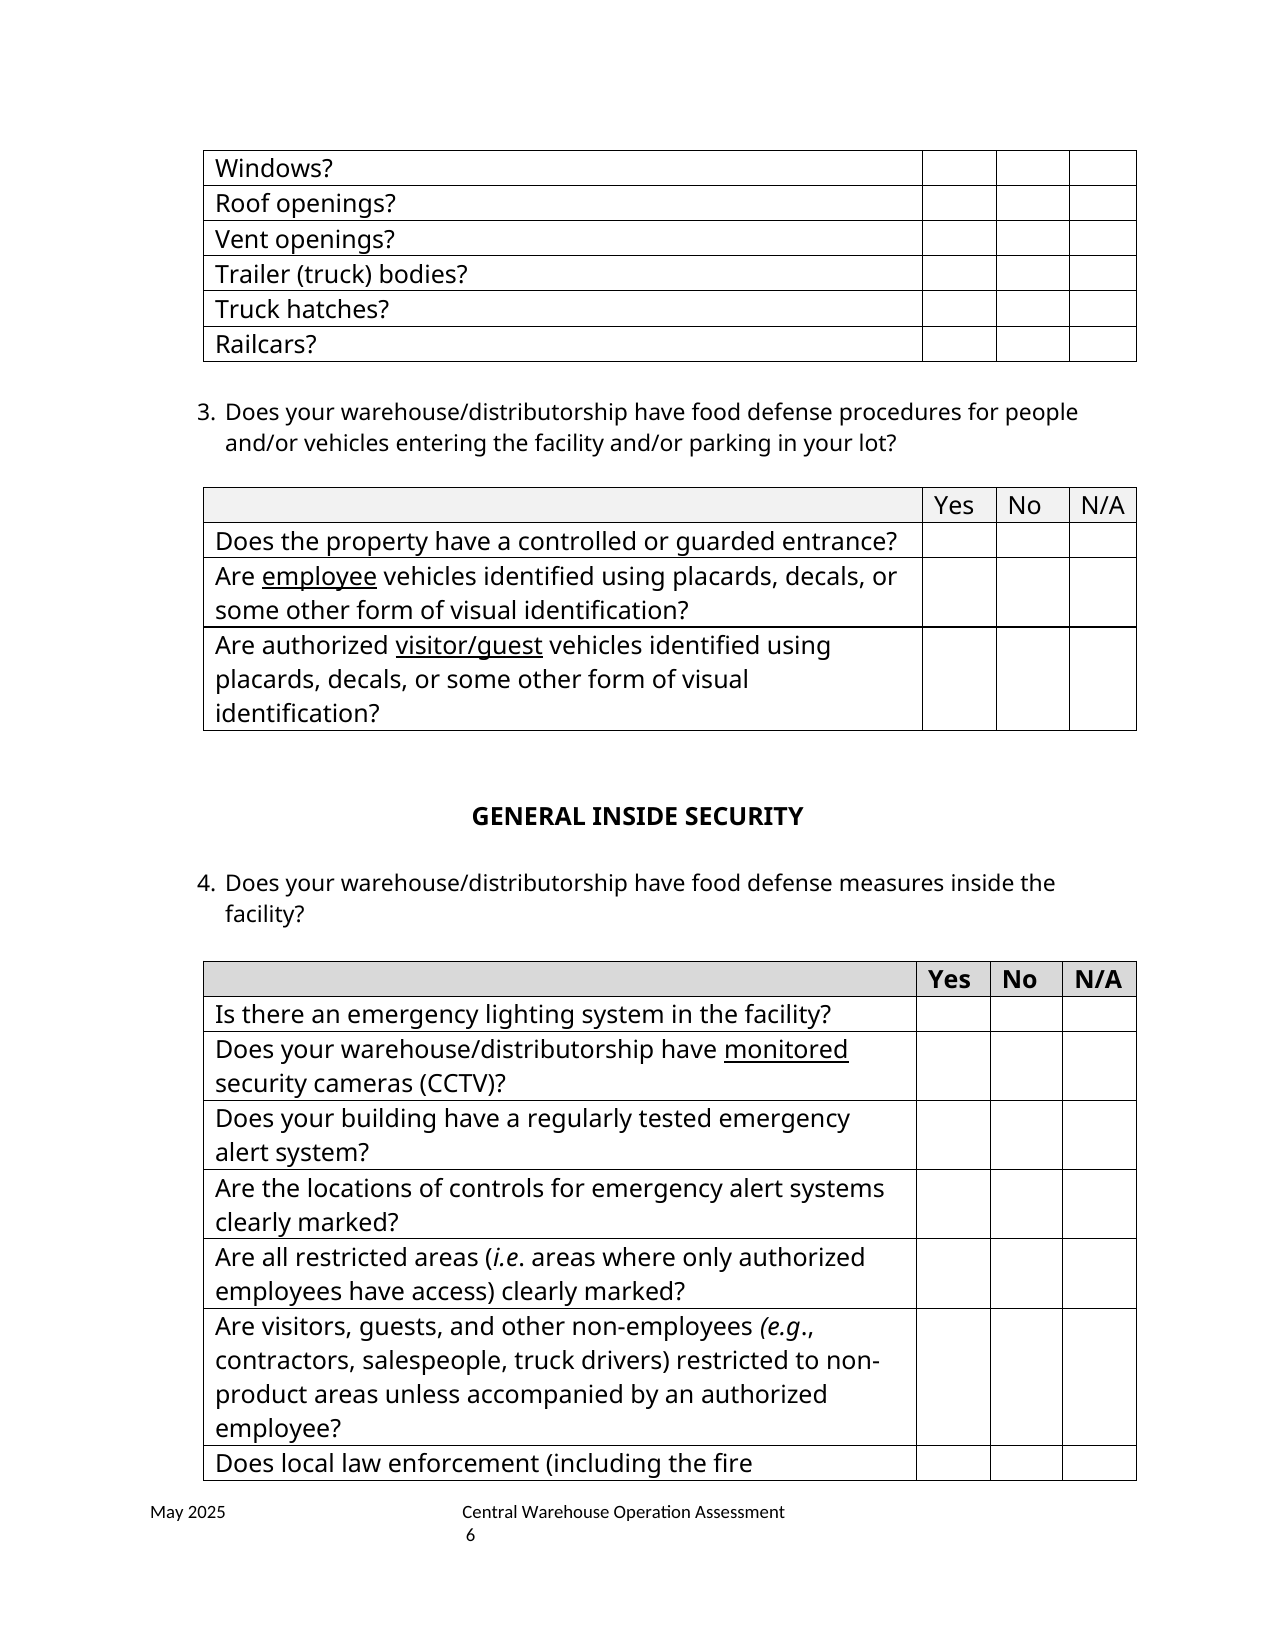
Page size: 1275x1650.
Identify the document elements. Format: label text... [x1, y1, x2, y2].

table_cell Are visitors, guests, and other non-employees (e.g., contractors, salespeople, truck drivers) restricted to non-product areas unless accompanied by an authorized employee? [204, 1309, 916, 1445]
table_cell [1070, 558, 1136, 626]
table_cell [917, 1309, 990, 1445]
table_cell [991, 1032, 1062, 1100]
table_header Yes [923, 488, 996, 522]
table_cell [997, 256, 1069, 290]
table_cell Does your building have a regularly tested emergency alert system? [204, 1101, 916, 1169]
table_cell [917, 997, 990, 1031]
table_cell [997, 151, 1069, 185]
table_cell [997, 523, 1069, 557]
table_header [204, 488, 922, 522]
table_cell Does the property have a controlled or guarded entrance? [204, 523, 922, 557]
table_cell Does your warehouse/distributorship have monitored security cameras (CCTV)? [204, 1032, 916, 1100]
table_cell [1063, 1170, 1136, 1238]
table_cell Truck hatches? [204, 291, 922, 326]
table_cell Are authorized visitor/guest vehicles identified using placards, decals, or some other form of visual identification? [204, 628, 922, 729]
table_cell [917, 1446, 990, 1480]
table_cell [923, 327, 996, 361]
table_header N/A [1070, 488, 1136, 522]
table_cell Roof openings? [204, 186, 922, 220]
table_cell [997, 327, 1069, 361]
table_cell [204, 1446, 916, 1480]
table_cell [991, 1309, 1062, 1445]
table_cell Vent openings? [204, 221, 922, 255]
table_cell [991, 1446, 1062, 1480]
table_cell [917, 1032, 990, 1100]
table_cell [1063, 997, 1136, 1031]
table_cell [923, 186, 996, 220]
table_cell [997, 291, 1069, 326]
table_cell [1070, 186, 1136, 220]
table_cell [997, 186, 1069, 220]
table_cell [991, 1239, 1062, 1307]
table_cell Trailer (truck) bodies? [204, 256, 922, 290]
table_cell [991, 997, 1062, 1031]
table_cell [1063, 1239, 1136, 1307]
table_cell [923, 221, 996, 255]
table_cell [917, 1101, 990, 1169]
table_cell Railcars? [204, 327, 922, 361]
table_cell [991, 1101, 1062, 1169]
table_header [204, 962, 916, 996]
table_header N/A [1063, 962, 1136, 996]
table_cell [991, 1170, 1062, 1238]
list Does your warehouse/distributorship have food defense measures inside the facility? [197, 867, 1125, 929]
table_cell [1070, 523, 1136, 557]
list Does your warehouse/distributorship have food defense procedures for people and/or vehicles entering the facility and/or parking in your lot? [197, 396, 1125, 458]
table_cell [923, 256, 996, 290]
table_cell [923, 291, 996, 326]
table_cell [1063, 1101, 1136, 1169]
table_cell [1063, 1309, 1136, 1445]
table_cell [917, 1239, 990, 1307]
table_cell [1070, 256, 1136, 290]
table_header No [997, 488, 1069, 522]
table_cell [923, 558, 996, 626]
table_cell [917, 1170, 990, 1238]
table_cell Is there an emergency lighting system in the facility? [204, 997, 916, 1031]
table_cell Are employee vehicles identified using placards, decals, or some other form of visual identification? [204, 558, 922, 626]
table_cell Are the locations of controls for emergency alert systems clearly marked? [204, 1170, 916, 1238]
table_cell [997, 558, 1069, 626]
table_cell [923, 151, 996, 185]
table_cell Are all restricted areas (i.e. areas where only authorized employees have access) clearly marked? [204, 1239, 916, 1307]
table_cell [923, 523, 996, 557]
table_cell [997, 221, 1069, 255]
text GENERAL INSIDE SECURITY [150, 799, 1125, 833]
table_cell [923, 628, 996, 729]
table_cell [1070, 327, 1136, 361]
table_cell [997, 628, 1069, 729]
table_cell [1070, 291, 1136, 326]
table_cell [1070, 221, 1136, 255]
table_cell [1063, 1446, 1136, 1480]
table_cell [1063, 1032, 1136, 1100]
table_cell [1070, 151, 1136, 185]
table_cell Windows? [204, 151, 922, 185]
table_header No [991, 962, 1062, 996]
table_header Yes [917, 962, 990, 996]
table_cell [1070, 628, 1136, 729]
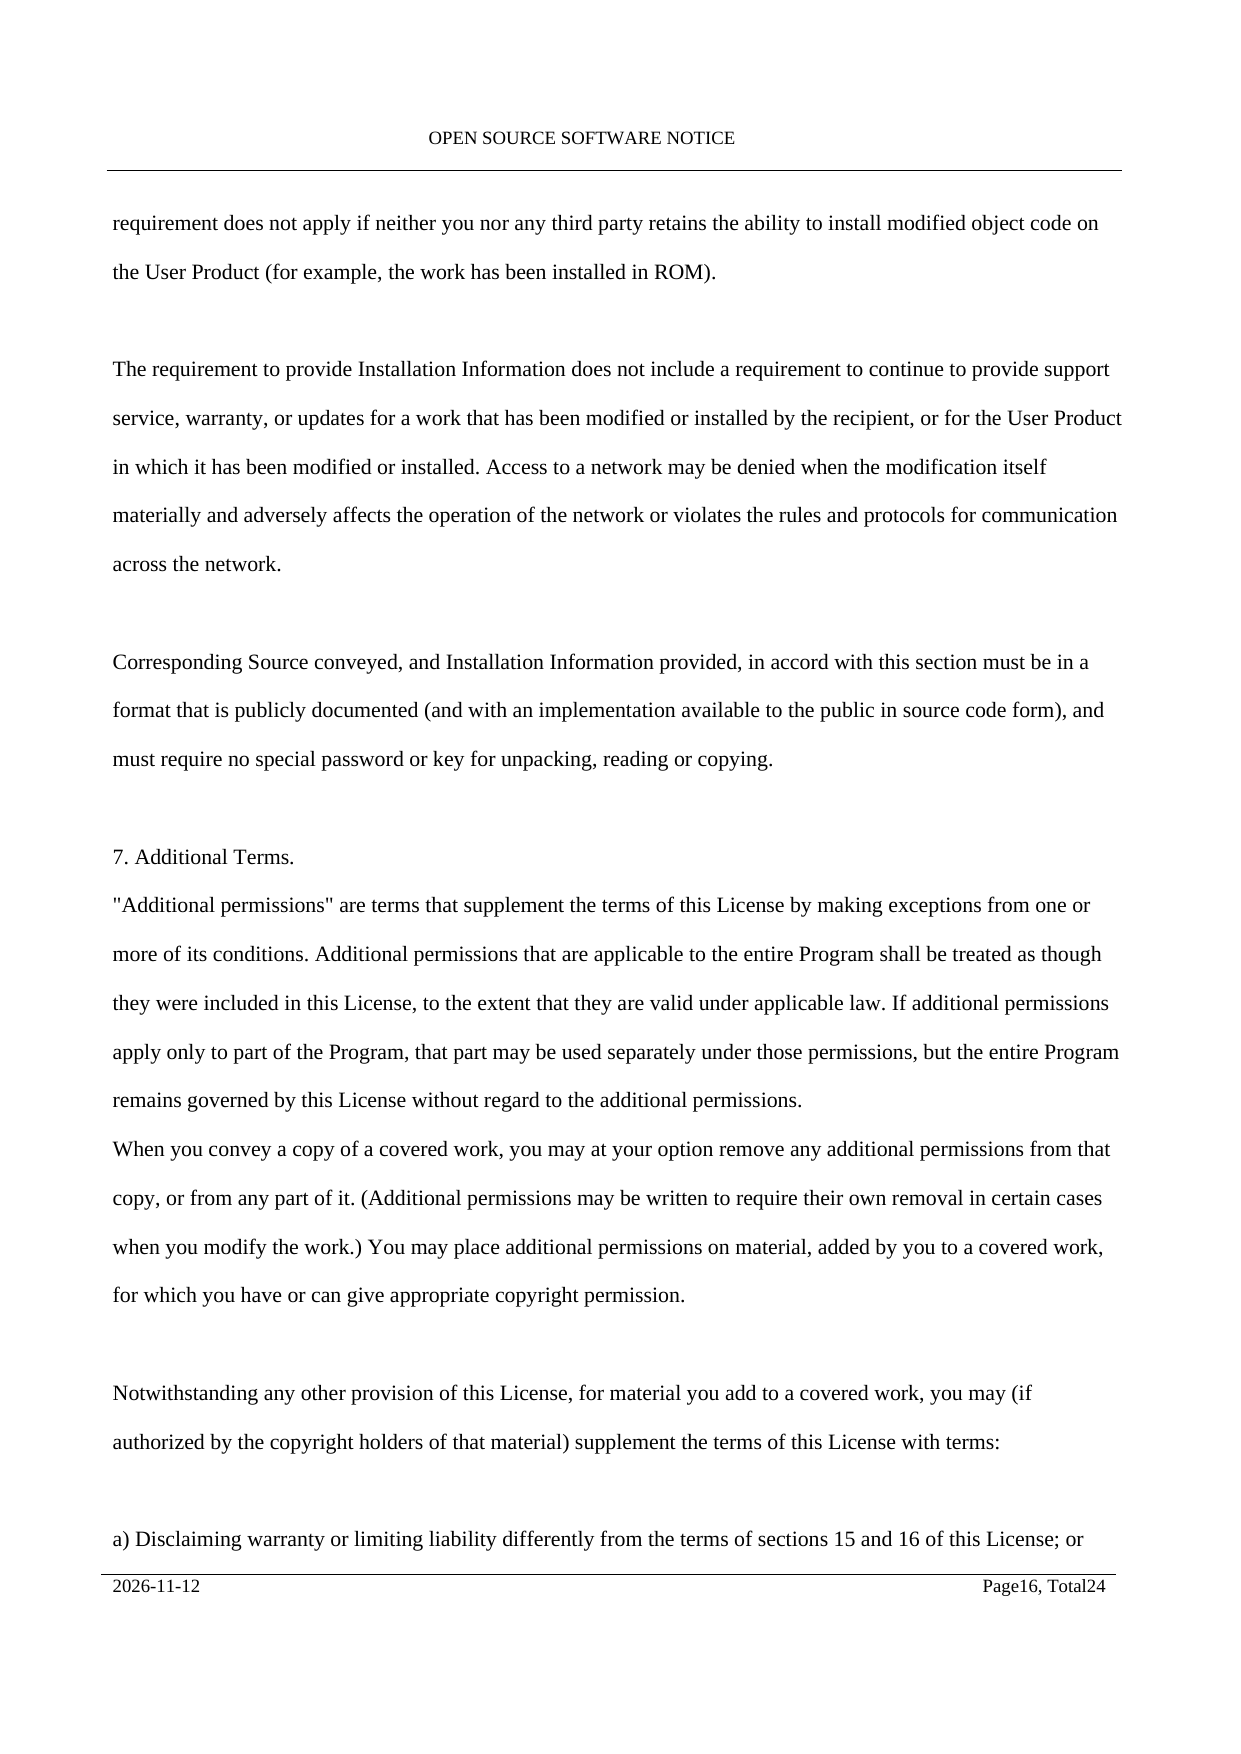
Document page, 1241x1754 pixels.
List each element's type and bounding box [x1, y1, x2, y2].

text [112, 206, 1128, 1555]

────────────────────

§ **Work order**: The word "warehouse": say how many lines of the records hold it, and give nothing but the number.

§ **Result below**: 3